Nothing but an exact copy of the records is expected here.

(Entries taken from a collection)
***
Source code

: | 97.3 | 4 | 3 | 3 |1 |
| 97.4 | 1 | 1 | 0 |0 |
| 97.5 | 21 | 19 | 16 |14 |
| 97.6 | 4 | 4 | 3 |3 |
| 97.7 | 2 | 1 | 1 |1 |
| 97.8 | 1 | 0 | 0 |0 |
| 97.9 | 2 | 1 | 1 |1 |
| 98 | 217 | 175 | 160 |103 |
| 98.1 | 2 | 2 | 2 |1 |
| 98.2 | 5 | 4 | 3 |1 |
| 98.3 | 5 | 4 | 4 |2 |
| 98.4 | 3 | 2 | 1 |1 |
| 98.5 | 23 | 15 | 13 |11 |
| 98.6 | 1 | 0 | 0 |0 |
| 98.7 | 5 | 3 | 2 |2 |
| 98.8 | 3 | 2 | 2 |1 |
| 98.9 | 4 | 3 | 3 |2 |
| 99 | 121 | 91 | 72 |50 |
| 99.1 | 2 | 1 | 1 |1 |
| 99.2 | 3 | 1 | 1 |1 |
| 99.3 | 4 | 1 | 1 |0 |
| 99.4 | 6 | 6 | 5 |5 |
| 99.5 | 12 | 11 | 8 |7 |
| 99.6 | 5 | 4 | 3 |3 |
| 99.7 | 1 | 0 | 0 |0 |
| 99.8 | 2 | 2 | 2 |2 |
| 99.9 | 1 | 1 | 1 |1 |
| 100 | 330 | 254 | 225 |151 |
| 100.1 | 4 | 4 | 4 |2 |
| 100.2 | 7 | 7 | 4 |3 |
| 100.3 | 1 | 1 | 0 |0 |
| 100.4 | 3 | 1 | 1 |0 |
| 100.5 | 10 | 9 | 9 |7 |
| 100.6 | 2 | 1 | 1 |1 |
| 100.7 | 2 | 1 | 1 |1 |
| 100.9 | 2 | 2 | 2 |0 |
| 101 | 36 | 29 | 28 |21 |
***
The answer
Source code

: | 97.3 | 4 | 3 | 3 |1 |
| 97.4 | 1 | 1 | 0 |0 |
| 97.5 | 21 | 19 | 16 |14 |
| 97.6 | 4 | 4 | 3 |3 |
| 97.7 | 2 | 1 | 1 |1 |
| 97.8 | 1 | 0 | 0 |0 |
| 97.9 | 2 | 1 | 1 |1 |
| 98 | 217 | 175 | 160 |103 |
| 98.1 | 2 | 2 | 2 |1 |
| 98.2 | 5 | 4 | 3 |1 |
| 98.3 | 5 | 4 | 4 |2 |
| 98.4 | 3 | 2 | 1 |1 |
| 98.5 | 23 | 15 | 13 |11 |
| 98.6 | 1 | 0 | 0 |0 |
| 98.7 | 5 | 3 | 2 |2 |
| 98.8 | 3 | 2 | 2 |1 |
| 98.9 | 4 | 3 | 3 |2 |
| 99 | 121 | 91 | 72 |50 |
| 99.1 | 2 | 1 | 1 |1 |
| 99.2 | 3 | 1 | 1 |1 |
| 99.3 | 4 | 1 | 1 |0 |
| 99.4 | 6 | 6 | 5 |5 |
| 99.5 | 12 | 11 | 8 |7 |
| 99.6 | 5 | 4 | 3 |3 |
| 99.7 | 1 | 0 | 0 |0 |
| 99.8 | 2 | 2 | 2 |2 |
| 99.9 | 1 | 1 | 1 |1 |
| 100 | 330 | 254 | 225 |151 |
| 100.1 | 4 | 4 | 4 |2 |
| 100.2 | 7 | 7 | 4 |3 |
| 100.3 | 1 | 1 | 0 |0 |
| 100.4 | 3 | 1 | 1 |0 |
| 100.5 | 10 | 9 | 9 |7 |
| 100.6 | 2 | 1 | 1 |1 |
| 100.7 | 2 | 1 | 1 |1 |
| 100.9 | 2 | 2 | 2 |0 |
| 101 | 36 | 29 | 28 |21 |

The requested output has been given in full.